» THE PROBLEM
Copy out the part of the listing that opens with the line containing "Dotaz k produktu" and closes with the line containing "Dýhované hrany u", repeating each line word for word.

» EXERCISE MATERIALS
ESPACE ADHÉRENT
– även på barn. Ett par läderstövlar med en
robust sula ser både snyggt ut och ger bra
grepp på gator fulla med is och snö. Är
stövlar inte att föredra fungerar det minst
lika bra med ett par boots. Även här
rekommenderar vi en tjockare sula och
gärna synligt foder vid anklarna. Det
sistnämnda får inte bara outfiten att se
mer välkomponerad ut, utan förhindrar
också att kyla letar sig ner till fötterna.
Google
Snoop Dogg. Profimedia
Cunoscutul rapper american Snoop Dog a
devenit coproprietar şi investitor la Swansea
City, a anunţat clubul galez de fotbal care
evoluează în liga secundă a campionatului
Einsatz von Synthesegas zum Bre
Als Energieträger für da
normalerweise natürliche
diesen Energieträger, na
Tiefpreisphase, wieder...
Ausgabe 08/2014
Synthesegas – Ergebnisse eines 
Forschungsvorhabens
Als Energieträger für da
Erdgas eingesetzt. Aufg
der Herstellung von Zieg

--

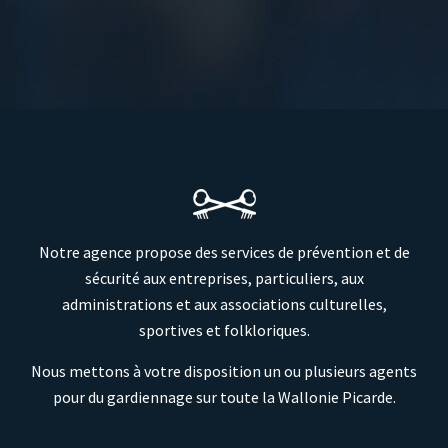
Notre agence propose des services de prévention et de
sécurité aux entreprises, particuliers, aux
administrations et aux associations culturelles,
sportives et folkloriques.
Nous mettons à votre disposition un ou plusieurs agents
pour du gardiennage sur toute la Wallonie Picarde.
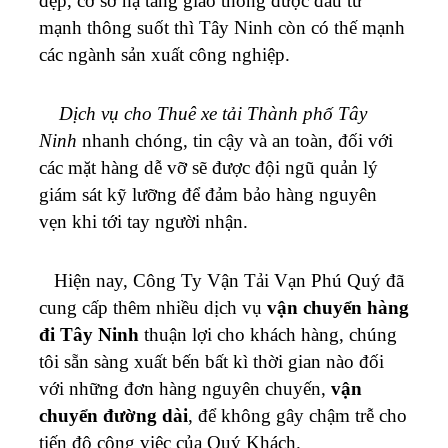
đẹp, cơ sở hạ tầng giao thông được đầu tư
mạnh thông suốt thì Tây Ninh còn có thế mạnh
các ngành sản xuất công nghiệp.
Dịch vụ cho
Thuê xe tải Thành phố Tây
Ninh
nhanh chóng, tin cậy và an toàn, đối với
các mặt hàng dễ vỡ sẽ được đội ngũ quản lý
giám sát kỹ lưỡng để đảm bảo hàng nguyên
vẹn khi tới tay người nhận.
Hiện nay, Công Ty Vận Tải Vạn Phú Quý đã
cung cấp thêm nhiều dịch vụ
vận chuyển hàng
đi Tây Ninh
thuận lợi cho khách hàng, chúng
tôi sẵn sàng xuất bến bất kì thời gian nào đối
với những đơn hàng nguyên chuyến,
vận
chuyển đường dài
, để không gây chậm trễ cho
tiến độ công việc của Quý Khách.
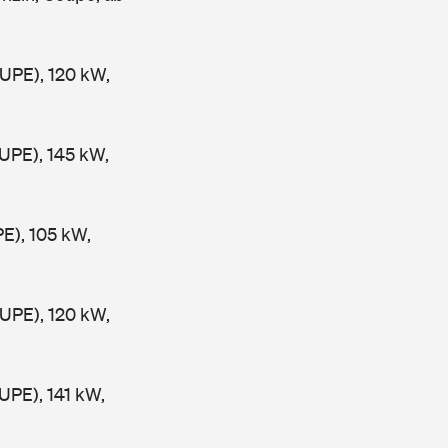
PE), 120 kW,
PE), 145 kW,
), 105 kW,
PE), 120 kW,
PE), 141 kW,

---

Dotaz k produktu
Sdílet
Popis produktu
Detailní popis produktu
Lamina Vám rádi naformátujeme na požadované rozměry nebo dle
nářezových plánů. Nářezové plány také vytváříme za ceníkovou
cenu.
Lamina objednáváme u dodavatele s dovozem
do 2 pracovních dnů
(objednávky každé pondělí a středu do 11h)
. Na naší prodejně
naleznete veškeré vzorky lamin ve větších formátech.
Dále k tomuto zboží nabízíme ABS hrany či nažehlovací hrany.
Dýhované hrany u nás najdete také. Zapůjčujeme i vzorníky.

» RESULT OF THIS EXERCISE
Dotaz k produktu
Sdílet
Popis produktu
Detailní popis produktu
Lamina Vám rádi naformátujeme na požadované rozměry nebo dle
nářezových plánů. Nářezové plány také vytváříme za ceníkovou
cenu.
Lamina objednáváme u dodavatele s dovozem
do 2 pracovních dnů
(objednávky každé pondělí a středu do 11h)
. Na naší prodejně
naleznete veškeré vzorky lamin ve větších formátech.
Dále k tomuto zboží nabízíme ABS hrany či nažehlovací hrany.
Dýhované hrany u nás najdete také. Zapůjčujeme i vzorníky.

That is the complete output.